▸ WHAT YOU SHOULD DO
Within the data that follows, tally every line containing "worn". Provide only the tally.

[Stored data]
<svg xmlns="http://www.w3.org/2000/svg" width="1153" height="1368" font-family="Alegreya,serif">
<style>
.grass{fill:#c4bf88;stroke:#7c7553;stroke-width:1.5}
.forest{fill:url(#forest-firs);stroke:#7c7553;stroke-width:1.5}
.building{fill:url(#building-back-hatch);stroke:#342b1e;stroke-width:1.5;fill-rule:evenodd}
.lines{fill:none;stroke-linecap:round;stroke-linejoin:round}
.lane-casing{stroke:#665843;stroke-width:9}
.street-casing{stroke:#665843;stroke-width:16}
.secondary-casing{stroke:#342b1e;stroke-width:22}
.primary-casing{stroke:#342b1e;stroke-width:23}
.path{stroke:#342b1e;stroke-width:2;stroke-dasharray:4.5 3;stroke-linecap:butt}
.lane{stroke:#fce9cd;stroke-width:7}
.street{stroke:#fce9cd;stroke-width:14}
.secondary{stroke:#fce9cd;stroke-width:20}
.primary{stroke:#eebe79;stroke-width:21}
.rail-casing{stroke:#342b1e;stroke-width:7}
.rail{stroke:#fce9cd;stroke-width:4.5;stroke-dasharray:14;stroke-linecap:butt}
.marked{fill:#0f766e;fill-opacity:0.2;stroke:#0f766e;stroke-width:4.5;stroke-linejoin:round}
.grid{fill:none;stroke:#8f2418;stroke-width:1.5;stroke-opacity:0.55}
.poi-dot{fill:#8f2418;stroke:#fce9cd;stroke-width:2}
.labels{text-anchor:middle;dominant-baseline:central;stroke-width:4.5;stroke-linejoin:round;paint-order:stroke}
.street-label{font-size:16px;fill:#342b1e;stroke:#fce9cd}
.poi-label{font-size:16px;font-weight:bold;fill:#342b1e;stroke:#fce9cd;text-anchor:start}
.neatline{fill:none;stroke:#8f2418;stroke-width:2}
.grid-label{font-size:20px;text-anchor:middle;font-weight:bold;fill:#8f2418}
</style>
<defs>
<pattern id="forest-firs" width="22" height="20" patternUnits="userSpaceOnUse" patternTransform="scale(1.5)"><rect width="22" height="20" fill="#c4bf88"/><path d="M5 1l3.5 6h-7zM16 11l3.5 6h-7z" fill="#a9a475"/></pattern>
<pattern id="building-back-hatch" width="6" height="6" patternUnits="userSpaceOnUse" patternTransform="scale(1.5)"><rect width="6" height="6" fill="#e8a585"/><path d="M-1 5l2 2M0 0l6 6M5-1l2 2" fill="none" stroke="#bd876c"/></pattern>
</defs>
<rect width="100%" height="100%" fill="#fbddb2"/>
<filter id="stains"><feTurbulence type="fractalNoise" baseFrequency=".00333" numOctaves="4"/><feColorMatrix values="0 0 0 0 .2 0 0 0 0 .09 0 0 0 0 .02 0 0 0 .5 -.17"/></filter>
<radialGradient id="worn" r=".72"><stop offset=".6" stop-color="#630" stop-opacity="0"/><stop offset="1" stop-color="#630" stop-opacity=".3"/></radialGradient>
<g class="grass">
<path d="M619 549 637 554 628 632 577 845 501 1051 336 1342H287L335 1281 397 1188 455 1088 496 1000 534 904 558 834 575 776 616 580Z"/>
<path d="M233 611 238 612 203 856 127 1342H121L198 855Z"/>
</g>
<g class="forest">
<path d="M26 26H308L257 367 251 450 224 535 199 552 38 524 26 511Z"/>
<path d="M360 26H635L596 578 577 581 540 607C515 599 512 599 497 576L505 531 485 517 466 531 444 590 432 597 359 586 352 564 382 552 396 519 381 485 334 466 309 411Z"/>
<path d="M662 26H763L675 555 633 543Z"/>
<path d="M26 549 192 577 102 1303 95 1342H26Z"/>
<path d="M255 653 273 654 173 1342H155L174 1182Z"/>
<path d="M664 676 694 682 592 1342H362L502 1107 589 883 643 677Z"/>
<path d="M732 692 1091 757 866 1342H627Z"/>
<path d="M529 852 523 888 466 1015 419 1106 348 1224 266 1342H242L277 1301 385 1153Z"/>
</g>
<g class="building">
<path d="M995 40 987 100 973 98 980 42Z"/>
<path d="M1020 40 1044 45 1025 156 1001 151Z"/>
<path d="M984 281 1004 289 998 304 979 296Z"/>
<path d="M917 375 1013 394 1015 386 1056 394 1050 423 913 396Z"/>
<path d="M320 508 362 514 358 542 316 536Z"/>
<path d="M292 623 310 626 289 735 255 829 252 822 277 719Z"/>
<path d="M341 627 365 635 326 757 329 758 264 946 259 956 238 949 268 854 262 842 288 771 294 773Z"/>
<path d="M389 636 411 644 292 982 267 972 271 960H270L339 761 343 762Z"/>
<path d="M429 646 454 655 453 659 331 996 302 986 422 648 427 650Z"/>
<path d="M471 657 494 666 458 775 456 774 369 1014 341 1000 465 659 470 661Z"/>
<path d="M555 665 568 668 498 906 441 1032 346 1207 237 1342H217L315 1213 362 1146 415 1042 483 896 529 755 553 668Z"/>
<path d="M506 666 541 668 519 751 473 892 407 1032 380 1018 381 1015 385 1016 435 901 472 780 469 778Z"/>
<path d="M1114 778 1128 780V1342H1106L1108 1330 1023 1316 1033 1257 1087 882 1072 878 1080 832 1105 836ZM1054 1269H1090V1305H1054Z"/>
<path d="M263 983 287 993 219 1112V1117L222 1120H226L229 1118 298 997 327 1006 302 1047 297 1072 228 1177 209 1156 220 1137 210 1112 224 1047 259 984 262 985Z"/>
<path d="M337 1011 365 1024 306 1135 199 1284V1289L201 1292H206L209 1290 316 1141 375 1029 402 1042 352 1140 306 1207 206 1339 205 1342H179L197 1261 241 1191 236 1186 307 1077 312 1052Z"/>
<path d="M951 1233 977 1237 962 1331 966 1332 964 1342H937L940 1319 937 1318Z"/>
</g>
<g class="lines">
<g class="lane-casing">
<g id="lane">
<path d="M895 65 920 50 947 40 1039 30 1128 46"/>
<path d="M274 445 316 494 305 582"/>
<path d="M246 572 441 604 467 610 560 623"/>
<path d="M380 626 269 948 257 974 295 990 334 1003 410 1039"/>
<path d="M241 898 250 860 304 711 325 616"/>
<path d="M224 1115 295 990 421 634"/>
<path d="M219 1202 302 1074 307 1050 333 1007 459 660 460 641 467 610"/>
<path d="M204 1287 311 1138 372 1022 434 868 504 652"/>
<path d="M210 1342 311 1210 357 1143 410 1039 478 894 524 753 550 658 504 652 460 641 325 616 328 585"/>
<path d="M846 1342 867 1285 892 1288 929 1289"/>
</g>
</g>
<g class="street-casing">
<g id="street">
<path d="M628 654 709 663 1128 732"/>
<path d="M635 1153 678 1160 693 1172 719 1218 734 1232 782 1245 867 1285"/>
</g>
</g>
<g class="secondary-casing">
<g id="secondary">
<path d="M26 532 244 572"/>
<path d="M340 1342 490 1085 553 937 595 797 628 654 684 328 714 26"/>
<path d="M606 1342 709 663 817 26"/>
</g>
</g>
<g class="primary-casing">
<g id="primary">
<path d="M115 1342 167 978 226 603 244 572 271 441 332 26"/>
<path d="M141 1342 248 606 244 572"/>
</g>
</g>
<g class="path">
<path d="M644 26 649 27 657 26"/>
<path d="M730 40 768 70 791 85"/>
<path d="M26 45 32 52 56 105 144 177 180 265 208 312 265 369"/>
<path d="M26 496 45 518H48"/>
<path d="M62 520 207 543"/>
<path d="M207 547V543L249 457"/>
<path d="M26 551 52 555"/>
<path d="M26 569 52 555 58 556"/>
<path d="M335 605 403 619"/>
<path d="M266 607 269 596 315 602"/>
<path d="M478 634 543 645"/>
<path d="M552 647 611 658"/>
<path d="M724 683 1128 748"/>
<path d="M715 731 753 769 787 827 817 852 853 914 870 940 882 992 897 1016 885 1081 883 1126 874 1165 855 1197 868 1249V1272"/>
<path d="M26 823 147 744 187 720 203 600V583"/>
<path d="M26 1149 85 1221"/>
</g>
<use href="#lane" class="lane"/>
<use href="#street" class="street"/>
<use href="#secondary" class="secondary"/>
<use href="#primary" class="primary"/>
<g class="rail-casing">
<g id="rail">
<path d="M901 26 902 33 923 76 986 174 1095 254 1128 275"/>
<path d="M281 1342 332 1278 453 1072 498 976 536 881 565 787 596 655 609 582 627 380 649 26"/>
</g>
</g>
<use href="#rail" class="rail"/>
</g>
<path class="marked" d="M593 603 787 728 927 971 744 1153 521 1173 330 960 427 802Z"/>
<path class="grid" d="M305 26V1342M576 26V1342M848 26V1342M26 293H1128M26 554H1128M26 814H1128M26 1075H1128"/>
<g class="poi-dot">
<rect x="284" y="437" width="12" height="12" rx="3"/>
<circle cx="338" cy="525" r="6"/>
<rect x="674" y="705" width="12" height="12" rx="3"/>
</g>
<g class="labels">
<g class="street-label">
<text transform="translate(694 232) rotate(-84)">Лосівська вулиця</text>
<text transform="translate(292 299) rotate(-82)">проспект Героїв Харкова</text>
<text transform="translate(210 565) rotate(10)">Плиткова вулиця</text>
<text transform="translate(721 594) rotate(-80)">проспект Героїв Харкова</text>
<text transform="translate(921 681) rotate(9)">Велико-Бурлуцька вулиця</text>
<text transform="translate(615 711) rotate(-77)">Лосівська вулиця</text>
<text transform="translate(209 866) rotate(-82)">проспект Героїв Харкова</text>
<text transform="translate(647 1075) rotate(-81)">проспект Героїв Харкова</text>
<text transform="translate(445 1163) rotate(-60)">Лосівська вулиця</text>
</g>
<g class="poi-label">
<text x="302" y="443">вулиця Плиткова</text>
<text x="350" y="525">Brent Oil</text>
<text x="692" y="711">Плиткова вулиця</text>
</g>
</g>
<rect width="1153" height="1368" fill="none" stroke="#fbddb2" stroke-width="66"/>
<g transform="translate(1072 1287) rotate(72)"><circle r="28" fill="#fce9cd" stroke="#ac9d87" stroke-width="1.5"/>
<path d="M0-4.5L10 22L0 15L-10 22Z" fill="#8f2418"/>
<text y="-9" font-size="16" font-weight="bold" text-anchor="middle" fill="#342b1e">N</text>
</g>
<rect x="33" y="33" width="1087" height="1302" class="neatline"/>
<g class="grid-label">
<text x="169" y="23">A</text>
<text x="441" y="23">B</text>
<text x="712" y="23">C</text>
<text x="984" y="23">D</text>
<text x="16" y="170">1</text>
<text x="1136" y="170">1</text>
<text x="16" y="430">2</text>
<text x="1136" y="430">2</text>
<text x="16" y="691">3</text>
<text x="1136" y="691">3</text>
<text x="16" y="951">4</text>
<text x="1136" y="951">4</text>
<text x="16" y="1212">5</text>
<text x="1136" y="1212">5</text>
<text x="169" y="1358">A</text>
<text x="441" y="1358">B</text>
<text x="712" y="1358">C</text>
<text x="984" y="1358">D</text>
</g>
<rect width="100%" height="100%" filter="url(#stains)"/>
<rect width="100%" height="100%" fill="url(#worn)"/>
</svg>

▸ EXPECTED ANSWER
2